§ Input for this task

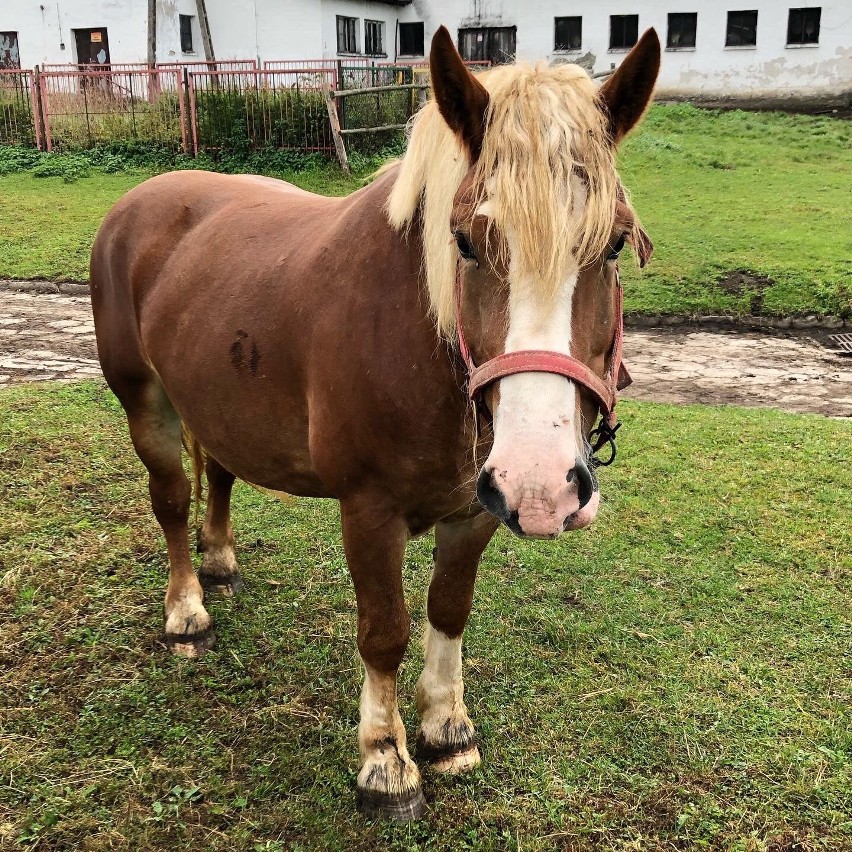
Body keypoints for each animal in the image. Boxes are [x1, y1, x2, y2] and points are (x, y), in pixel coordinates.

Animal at [93, 26, 664, 824]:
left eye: (612, 245)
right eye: (464, 242)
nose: (543, 486)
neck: (417, 338)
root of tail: (139, 201)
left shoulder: (473, 511)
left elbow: (449, 611)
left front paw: (447, 730)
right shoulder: (367, 511)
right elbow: (384, 632)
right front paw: (385, 762)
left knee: (222, 475)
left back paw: (220, 561)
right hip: (145, 403)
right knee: (172, 500)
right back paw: (186, 610)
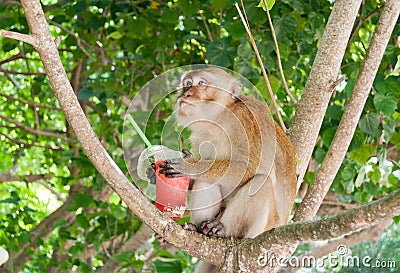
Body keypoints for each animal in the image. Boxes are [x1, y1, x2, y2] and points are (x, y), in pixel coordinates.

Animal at [156, 66, 296, 272]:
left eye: (201, 83)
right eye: (187, 83)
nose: (186, 94)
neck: (219, 119)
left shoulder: (245, 122)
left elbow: (252, 167)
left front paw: (190, 166)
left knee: (262, 183)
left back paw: (221, 230)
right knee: (207, 180)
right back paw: (201, 230)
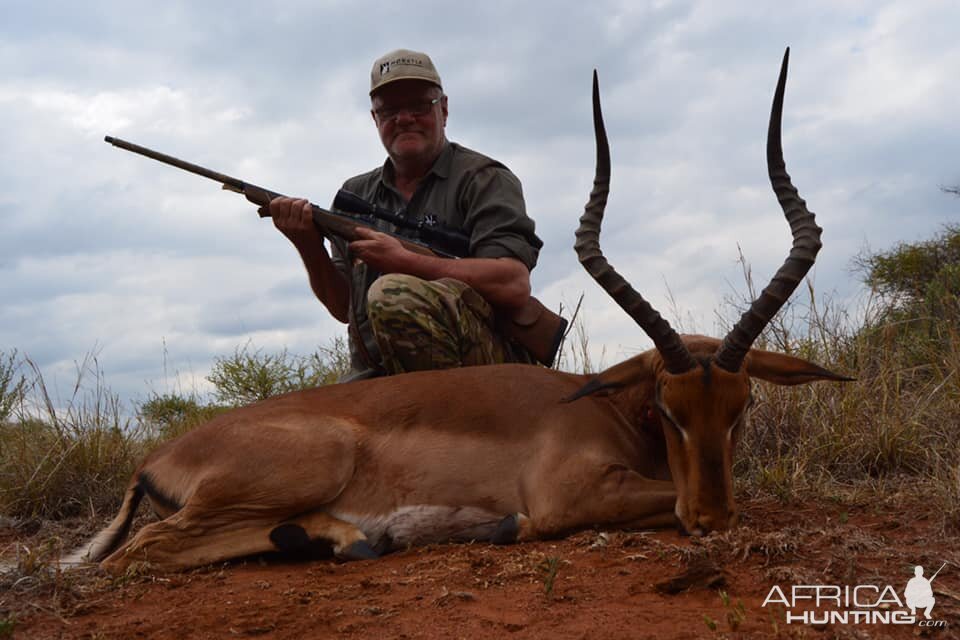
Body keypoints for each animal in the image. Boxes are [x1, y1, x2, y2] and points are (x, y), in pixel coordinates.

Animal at [69, 47, 848, 572]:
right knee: (140, 553)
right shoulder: (573, 497)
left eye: (742, 406)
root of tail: (156, 457)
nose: (712, 518)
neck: (604, 409)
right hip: (301, 468)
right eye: (668, 405)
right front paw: (508, 528)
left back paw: (355, 539)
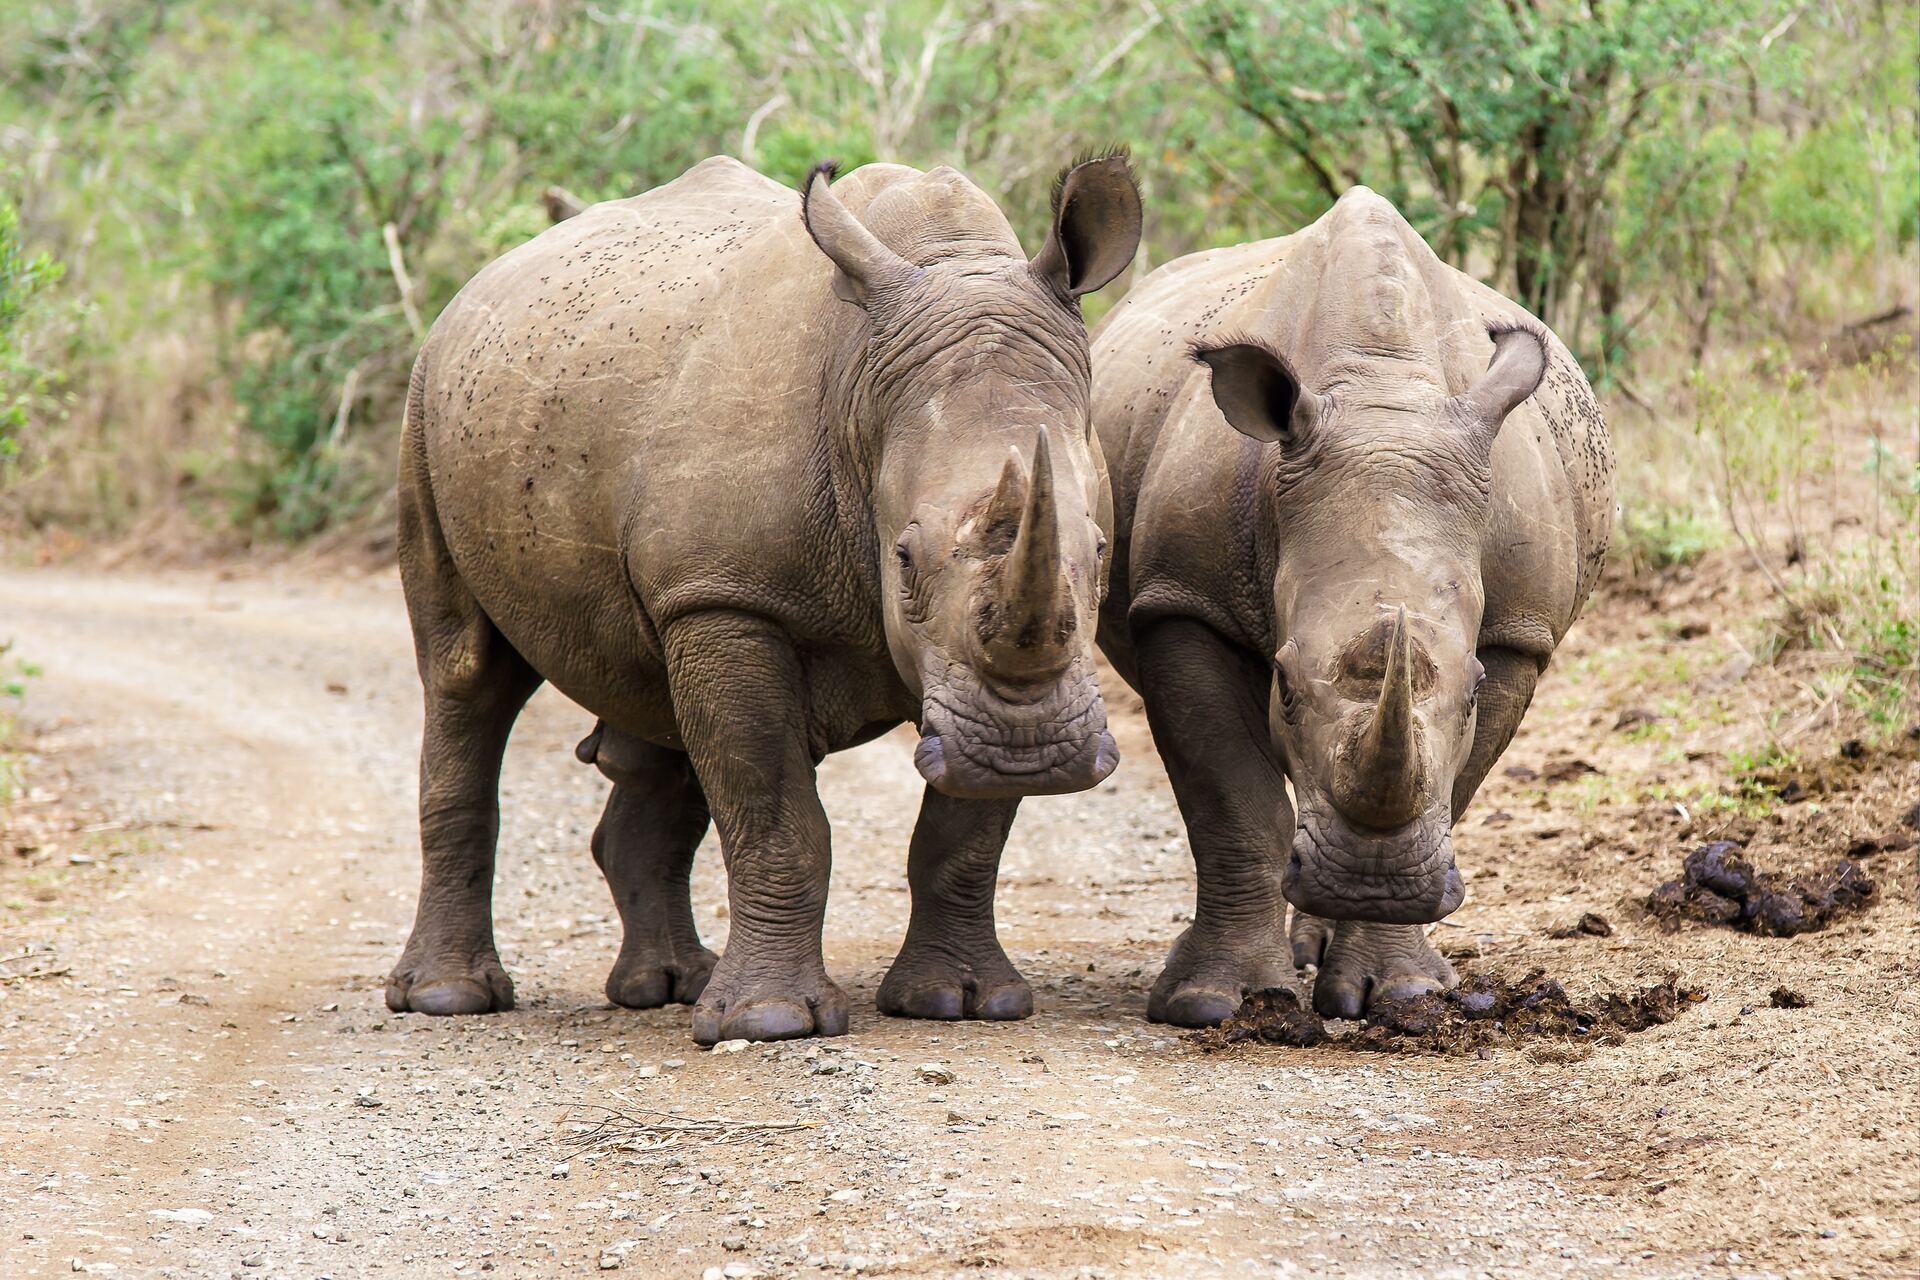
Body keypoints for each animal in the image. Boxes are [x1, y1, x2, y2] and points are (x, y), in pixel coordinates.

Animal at [388, 153, 1142, 1042]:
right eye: (903, 559)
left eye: (1101, 554)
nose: (1031, 752)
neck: (861, 393)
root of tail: (471, 288)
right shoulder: (728, 598)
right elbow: (775, 808)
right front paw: (771, 1020)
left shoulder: (1003, 678)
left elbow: (965, 831)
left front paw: (962, 1002)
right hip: (426, 402)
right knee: (466, 676)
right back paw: (447, 999)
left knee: (655, 712)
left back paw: (666, 986)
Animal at [1092, 188, 1614, 1023]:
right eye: (1284, 685)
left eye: (1474, 691)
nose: (1375, 882)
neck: (1382, 397)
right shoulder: (1184, 599)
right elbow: (1233, 801)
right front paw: (1217, 1002)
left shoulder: (1515, 634)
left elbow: (1451, 784)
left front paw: (1399, 990)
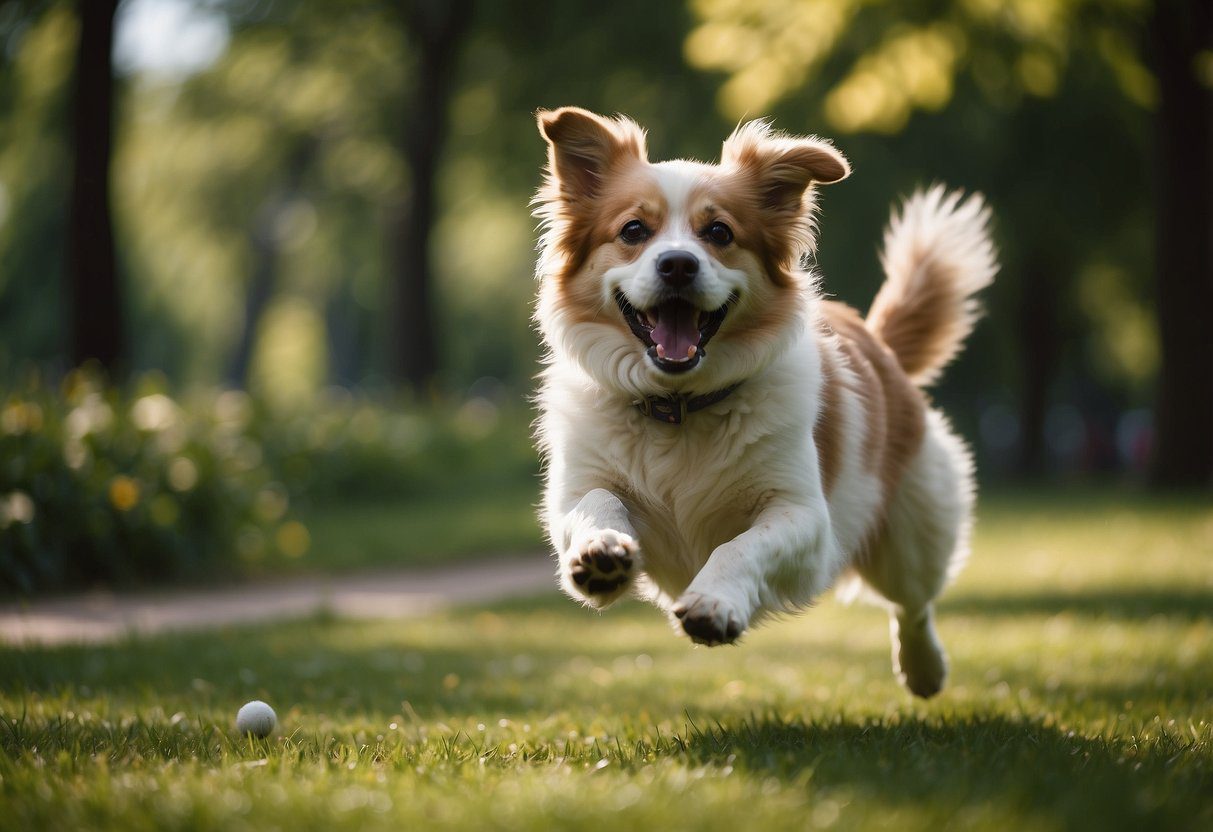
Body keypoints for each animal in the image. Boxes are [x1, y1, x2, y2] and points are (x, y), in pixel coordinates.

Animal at [531, 109, 994, 698]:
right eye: (634, 230)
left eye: (719, 232)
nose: (678, 264)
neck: (680, 407)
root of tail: (878, 341)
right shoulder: (577, 489)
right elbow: (595, 504)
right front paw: (601, 554)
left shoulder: (804, 515)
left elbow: (740, 547)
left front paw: (713, 602)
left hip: (913, 532)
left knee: (913, 603)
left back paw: (924, 669)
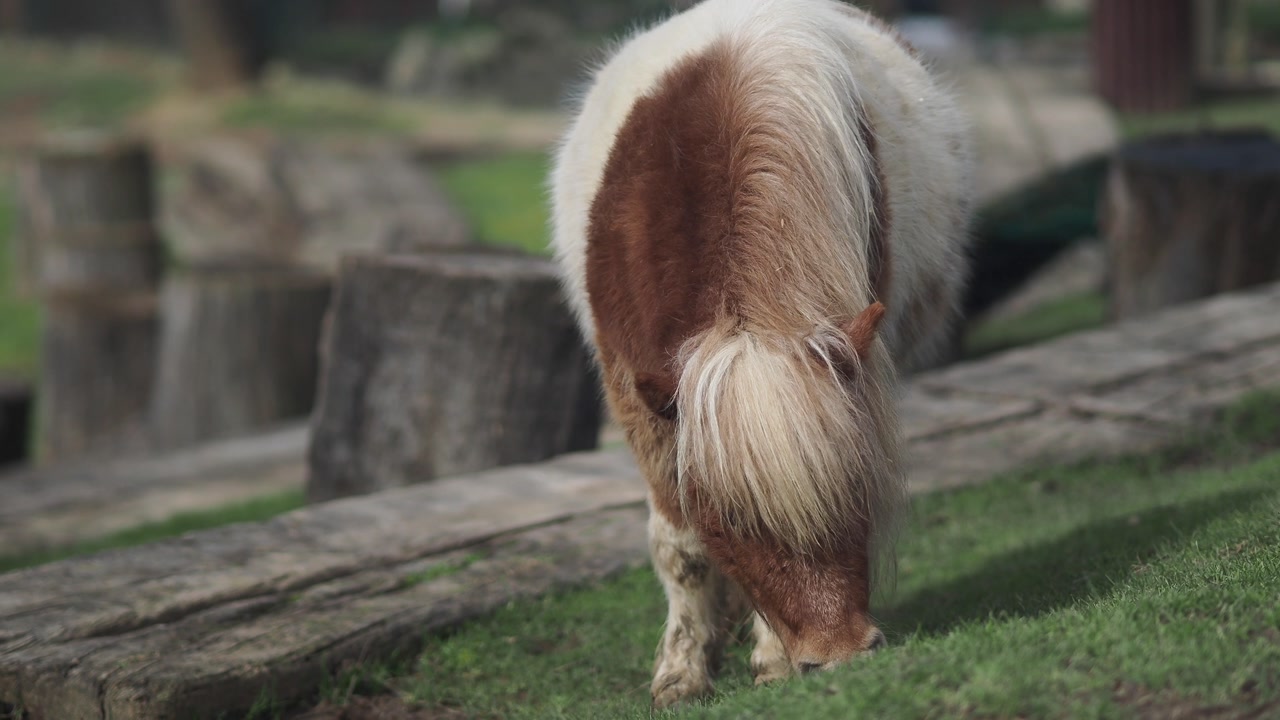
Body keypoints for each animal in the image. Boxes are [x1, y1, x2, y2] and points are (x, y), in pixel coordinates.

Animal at [549, 0, 973, 708]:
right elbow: (680, 547)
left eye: (861, 481)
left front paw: (771, 658)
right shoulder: (637, 396)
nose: (841, 655)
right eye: (728, 519)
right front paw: (681, 671)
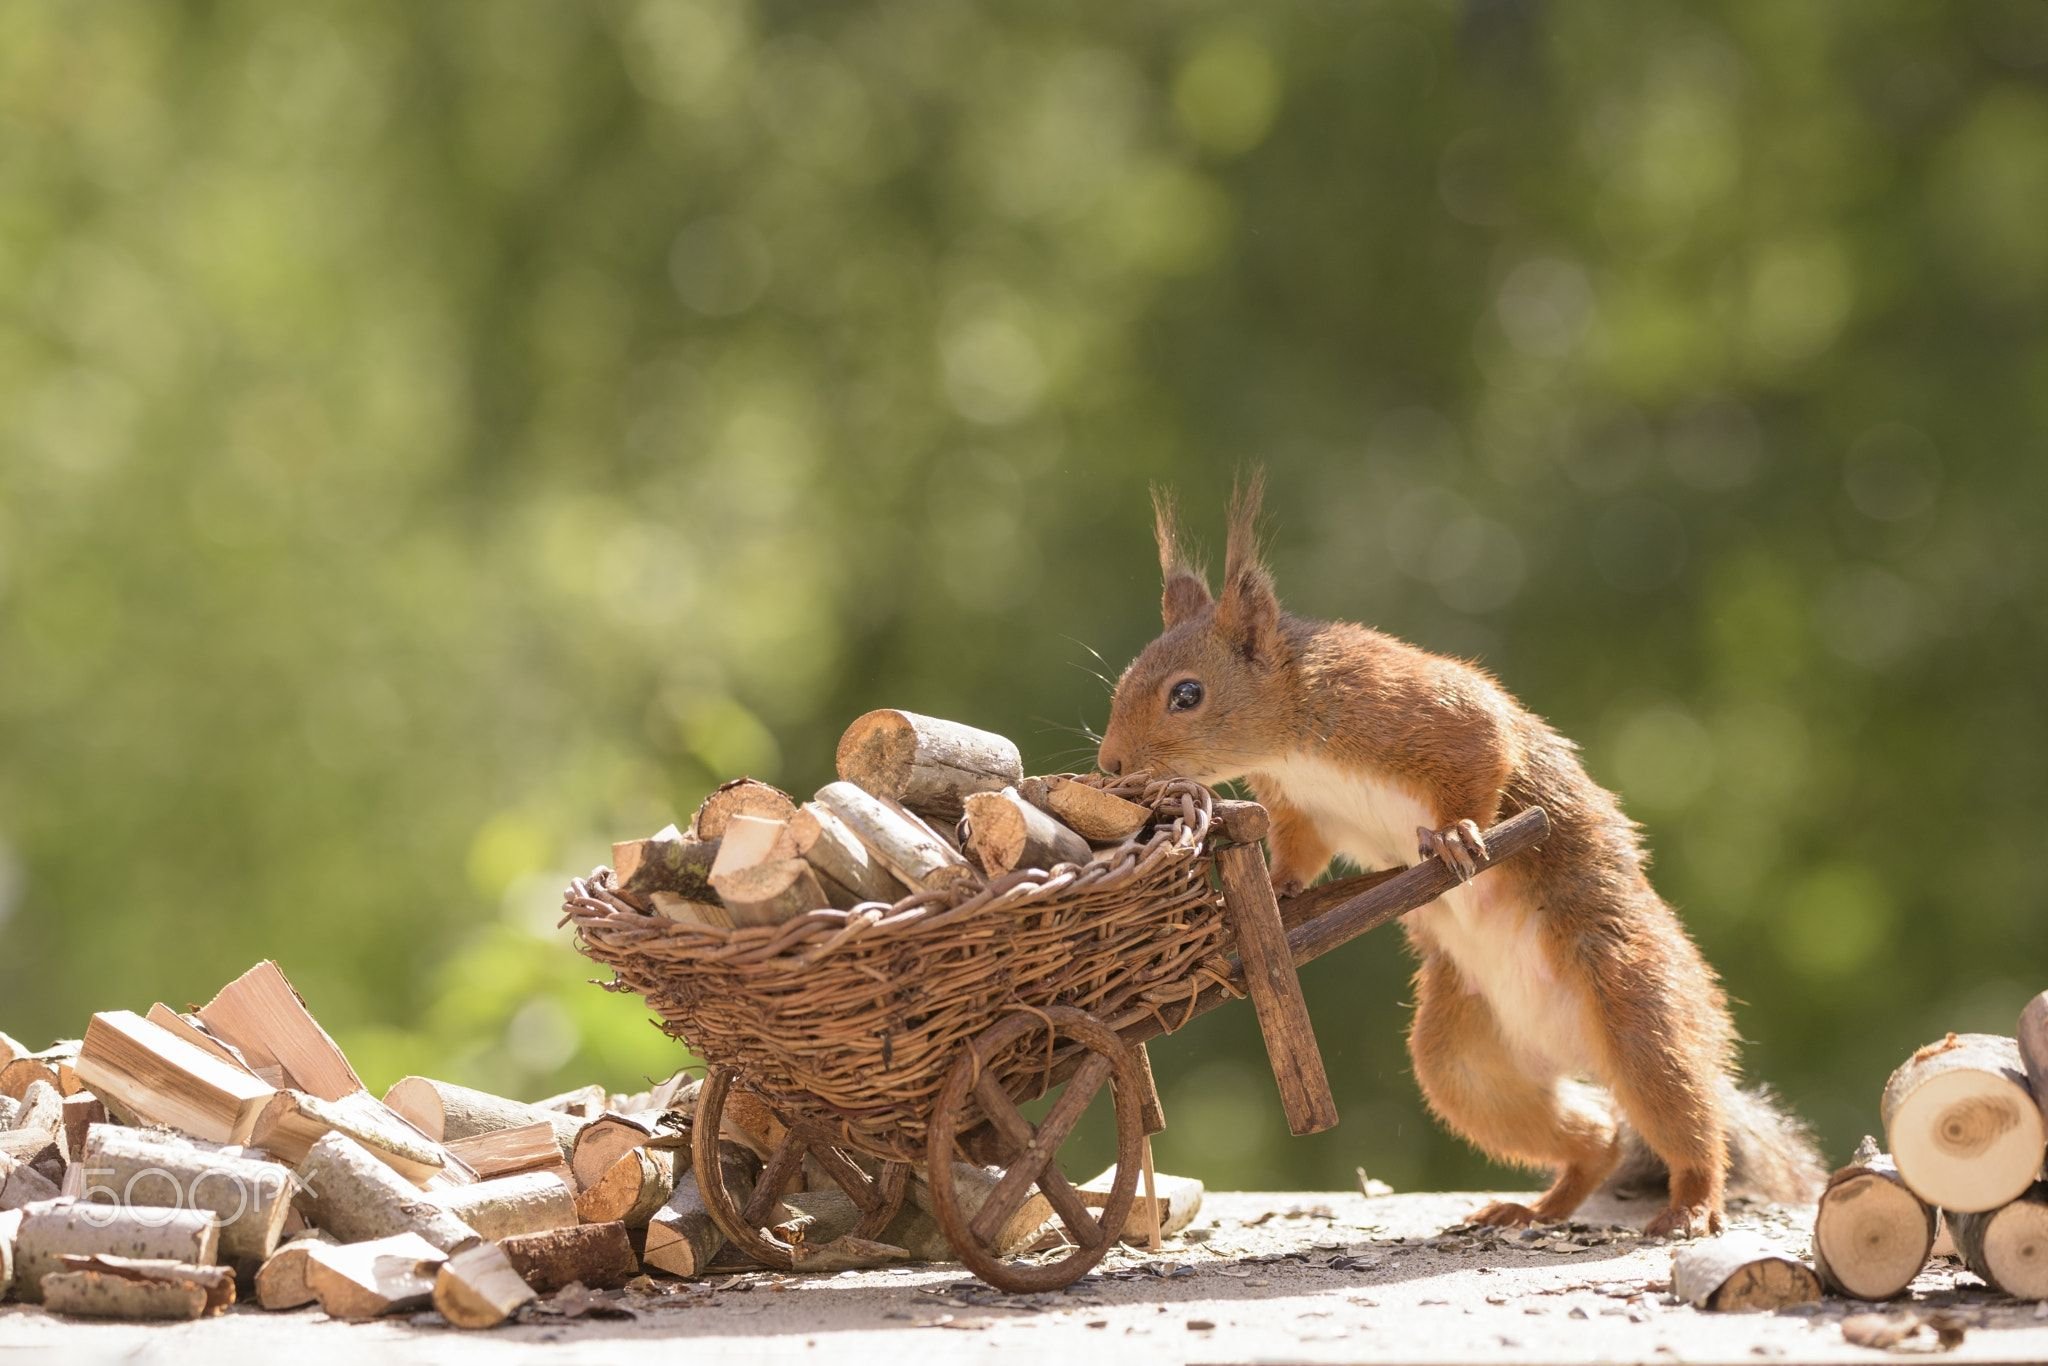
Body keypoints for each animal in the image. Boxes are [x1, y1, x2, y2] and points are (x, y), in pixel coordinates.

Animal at [1097, 479, 1818, 1236]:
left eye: (1187, 694)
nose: (1109, 764)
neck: (1291, 739)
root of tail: (1570, 1049)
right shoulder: (1299, 808)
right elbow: (1300, 851)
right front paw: (1281, 889)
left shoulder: (1412, 708)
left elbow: (1482, 747)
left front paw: (1454, 836)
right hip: (1466, 1067)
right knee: (1596, 1138)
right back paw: (1533, 1207)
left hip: (1635, 1006)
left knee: (1683, 1112)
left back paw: (1692, 1203)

§ Work instructions
Show the lines above that have the word "tail".

§ Response area
root of tail: (139, 201)
root of tail: (156, 457)
root of tail: (471, 288)
root of tail: (878, 341)
root of tail: (1570, 1049)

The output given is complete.